_Tareas a realizar_
- 1) De acuerdo con el texto sobre César Alfredo Borzone, ¿en qué lugar pasa él las noches para resguardarse del frío?
- 2) Prolongue el texto sobre César Alfredo Borzone a partir de su última oración.

_Texto_

Un jubilado maestro vive en la calle en Comodoro Rivadavia
César Alfredo Borzone, un jubilado de 75 años, vive en situación de calle en Comodoro Rivadavia, enfrentando dificultades extremas y la indiferencia social.

César Alfredo Borzone, un hombre de 75 años que dedicó gran parte de su vida a la enseñanza como maestro de grado y profesor de instrucción cívica, hoy vive en situación de calle en Comodoro Rivadavia. Desde hace siete años, Borzone se enfrenta a una realidad desoladora, pasando noches en la guardia del Hospital Regional para resguardarse del frío. Con un bolso casi vacío, una Biblia y la esperanza de encontrar un refugio, espera la llegada de una familia dispuesta a ofrecerle un lugar seguro para pasar el invierno.
En una reciente entrevista, Borzone expresó su frustración ante la indiferencia que siente de la sociedad y de políticos que no ofrecen soluciones concretas a los problemas de quienes viven sin hogar. “La sociedad no ayuda, mira para otro lado”, afirmó con desánimo. A lo largo de su difícil trayectoria, ha residido en varios centros de Trelew, Puerto Madryn y Esquel, pero se ha visto obligado a abandonarlos debido a las exigencias económicas que le imponían, prefiriendo seguir en la calle antes que ceder parte de su jubilación.

_Material proporcionado_

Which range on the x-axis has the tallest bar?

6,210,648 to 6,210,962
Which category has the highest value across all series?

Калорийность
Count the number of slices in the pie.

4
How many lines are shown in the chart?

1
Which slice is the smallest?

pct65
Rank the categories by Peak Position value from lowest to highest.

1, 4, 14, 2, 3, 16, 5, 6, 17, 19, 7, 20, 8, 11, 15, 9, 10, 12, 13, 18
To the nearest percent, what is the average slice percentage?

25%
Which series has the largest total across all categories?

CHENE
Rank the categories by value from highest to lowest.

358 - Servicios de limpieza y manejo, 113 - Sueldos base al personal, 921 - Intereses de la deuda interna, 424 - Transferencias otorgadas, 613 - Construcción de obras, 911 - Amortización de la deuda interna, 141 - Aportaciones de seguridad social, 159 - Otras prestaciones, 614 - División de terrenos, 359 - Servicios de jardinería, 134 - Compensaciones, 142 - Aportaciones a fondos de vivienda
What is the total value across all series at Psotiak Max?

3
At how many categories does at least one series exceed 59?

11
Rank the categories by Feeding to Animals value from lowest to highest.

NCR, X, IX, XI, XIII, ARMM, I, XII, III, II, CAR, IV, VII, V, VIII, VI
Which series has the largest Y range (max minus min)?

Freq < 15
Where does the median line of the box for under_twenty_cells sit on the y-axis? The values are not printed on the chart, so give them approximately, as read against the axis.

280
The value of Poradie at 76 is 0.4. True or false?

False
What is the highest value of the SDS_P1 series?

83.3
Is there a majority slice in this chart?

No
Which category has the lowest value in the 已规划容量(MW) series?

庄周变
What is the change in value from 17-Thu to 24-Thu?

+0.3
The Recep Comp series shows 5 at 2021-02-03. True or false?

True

_Respuestas_
- 1) En la guardia del Hospital Regional.

- 2)
Su situación se agrava al haber sufrido el robo de sus pocas pertenencias mientras se encontraba utilizando el baño del hospital. Desde entonces, su vestimenta se limita a un pantalón, una remera sucia y una toalla, lo que refleja un estado de vulnerabilidad extrema. A pesar de su precaria situación, Borzone mantiene una reflexión profunda sobre la percepción que la gente tiene de la vida en la calle: “Si le dices a alguien que hay un hombre de 75 años viviendo en la calle, no le importa. Pero todos vamos a morir igual”.
Con un pasado profesional en instituciones educativas vinculadas a los salesianos, su historia evidencia cómo una carrera dedicada al servicio público no ha sido suficiente para asegurarle una vejez digna. “Lamentablemente terminé en la calle porque la jubilación no me alcanzaba”, confesó, aludiendo a los desafíos económicos que enfrentan muchos jubilados en el país, especialmente en una ciudad que ha sufrido de problemas económicos y sociales significativos.
Evita conflictos con otros indigentes y utiliza sus conocimientos en psicología para sobrellevar la situación. Mientras aguarda un espacio en un refugio, Borzone conserva la esperanza de encontrar un sitio donde pueda vivir dignamente, sin perder la autonomía que le queda. Su relato pone de manifiesto no solo su lucha personal, sino también una problemática social más amplia en Comodoro Rivadavia y en la Patagonia.